■ **Data segment**
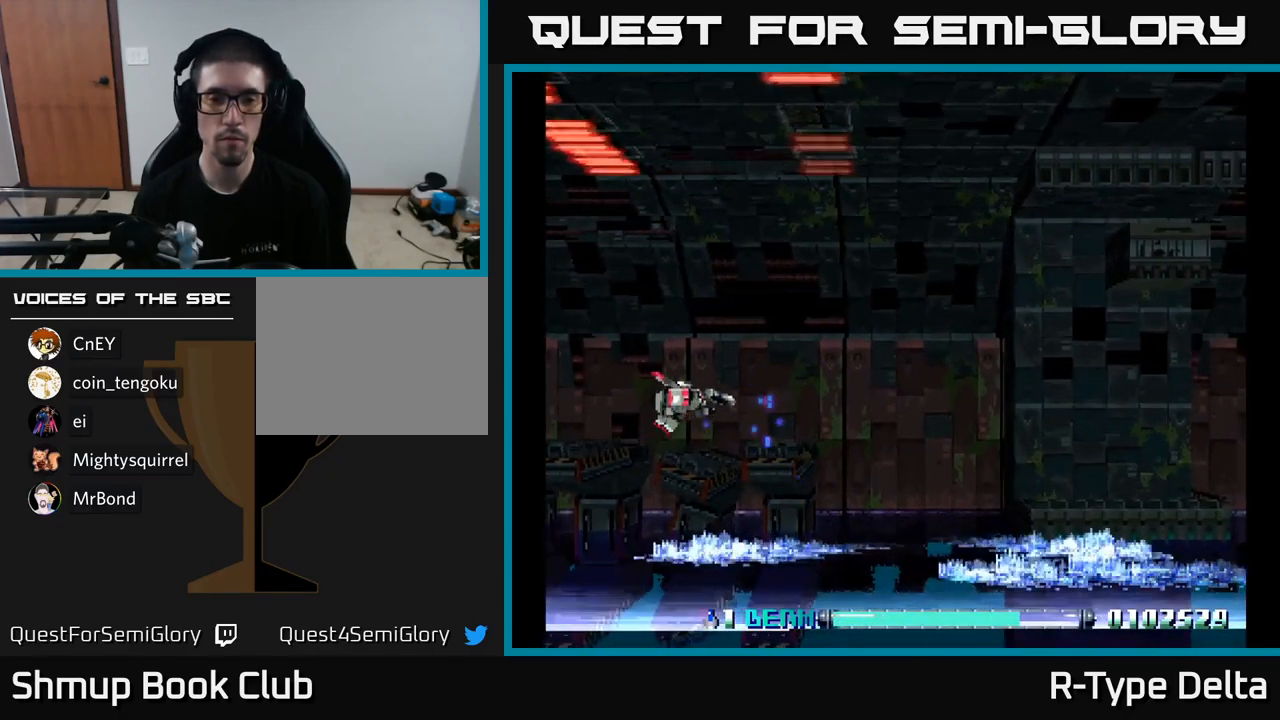
{"buttons": ["X", "DPAD_LEFT"], "right_stick": "center", "events": [[100, "DPAD_LEFT", "down"], [116, "DPAD_UP", "up"], [166, "DPAD_LEFT", "up"], [366, "DPAD_DOWN", "down"], [483, "DPAD_DOWN", "up"], [483, "DPAD_LEFT", "down"]]}
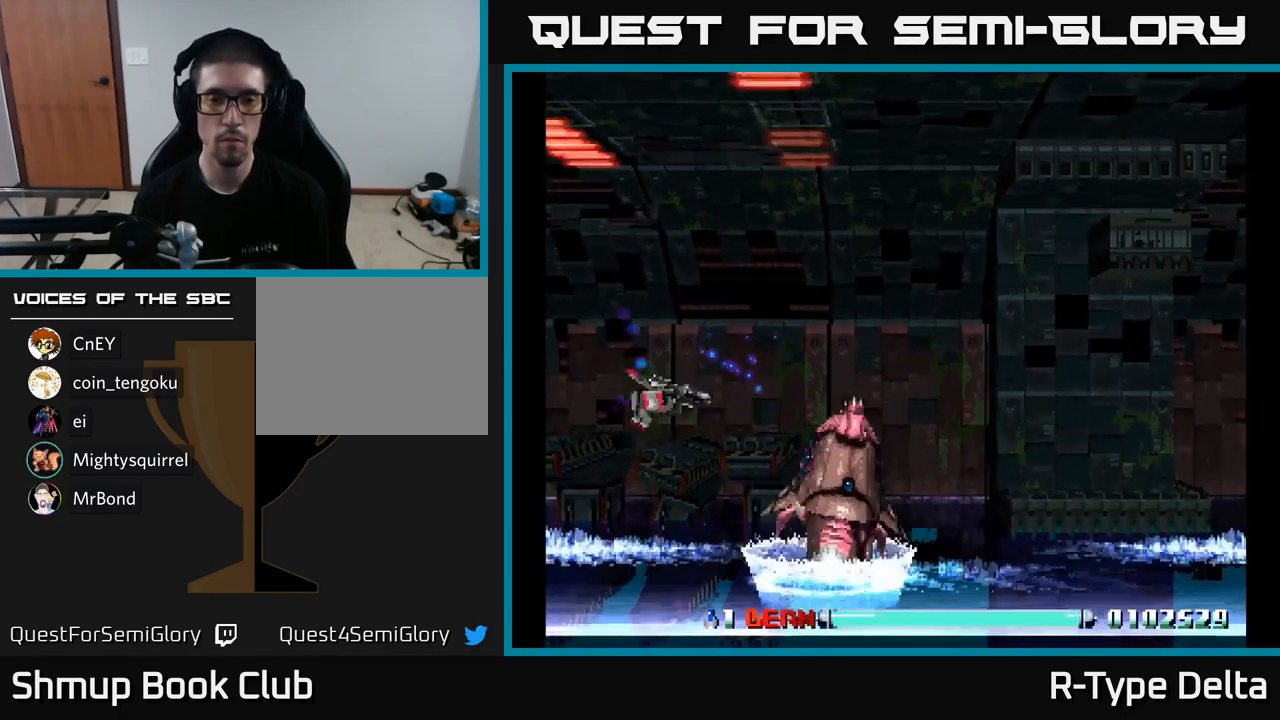
{"buttons": ["X"], "right_stick": "center", "events": [[133, "X", "up"], [150, "DPAD_LEFT", "up"], [183, "DPAD_UP", "down"], [200, "X", "down"], [333, "DPAD_UP", "up"]]}
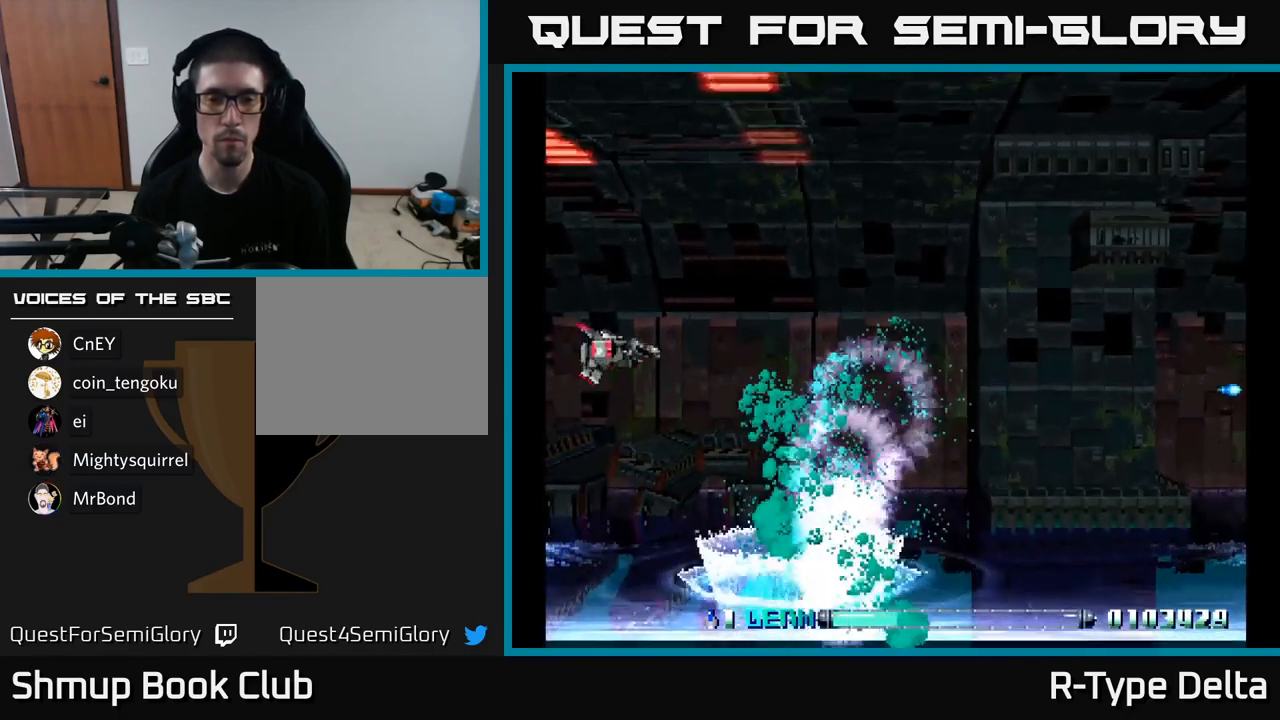
{"buttons": ["X"], "right_stick": "center", "events": [[166, "DPAD_RIGHT", "down"], [366, "DPAD_RIGHT", "up"]]}
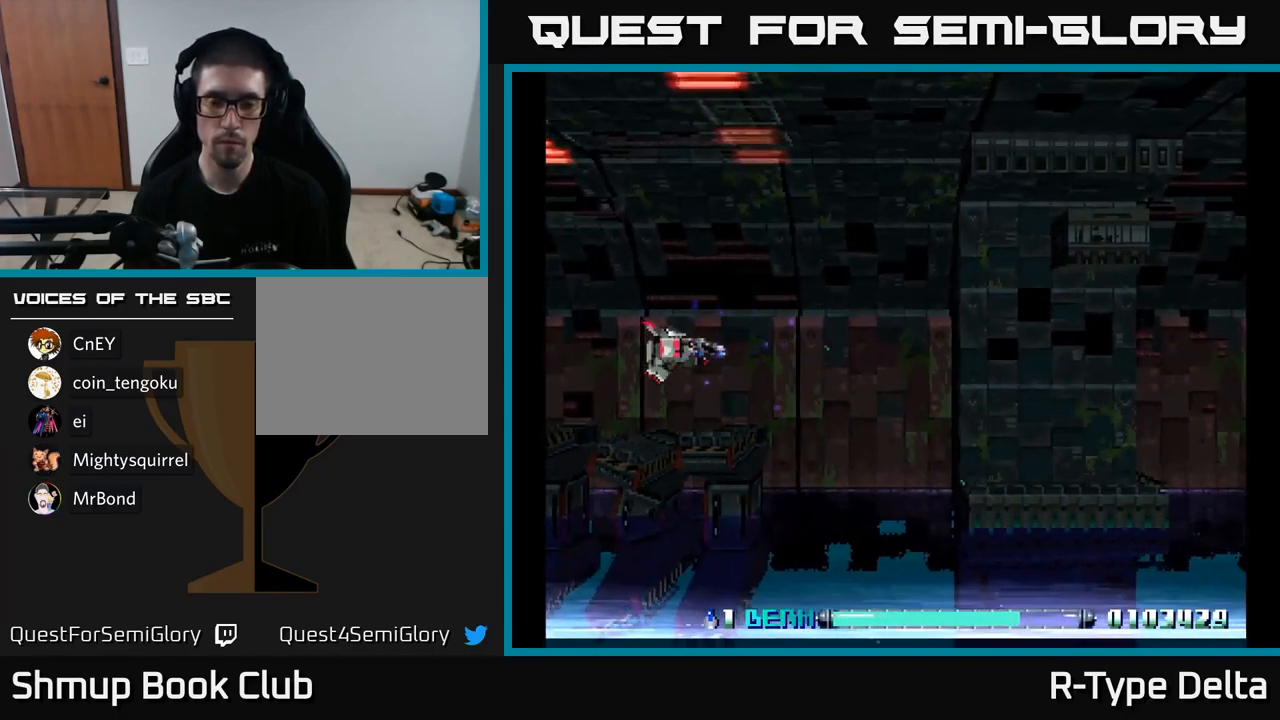
{"buttons": ["X"], "right_stick": "center", "events": []}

■ **Task details**
Could you reproduce the listing above word for word while leaving out its pictures?

■ **Exercise response**
{"buttons": ["X", "DPAD_LEFT"], "right_stick": "center", "events": [[100, "DPAD_LEFT", "down"], [116, "DPAD_UP", "up"], [166, "DPAD_LEFT", "up"], [366, "DPAD_DOWN", "down"], [483, "DPAD_DOWN", "up"], [483, "DPAD_LEFT", "down"]]}
{"buttons": ["X"], "right_stick": "center", "events": [[133, "X", "up"], [150, "DPAD_LEFT", "up"], [183, "DPAD_UP", "down"], [200, "X", "down"], [333, "DPAD_UP", "up"]]}
{"buttons": ["X"], "right_stick": "center", "events": [[166, "DPAD_RIGHT", "down"], [366, "DPAD_RIGHT", "up"]]}
{"buttons": ["X"], "right_stick": "center", "events": []}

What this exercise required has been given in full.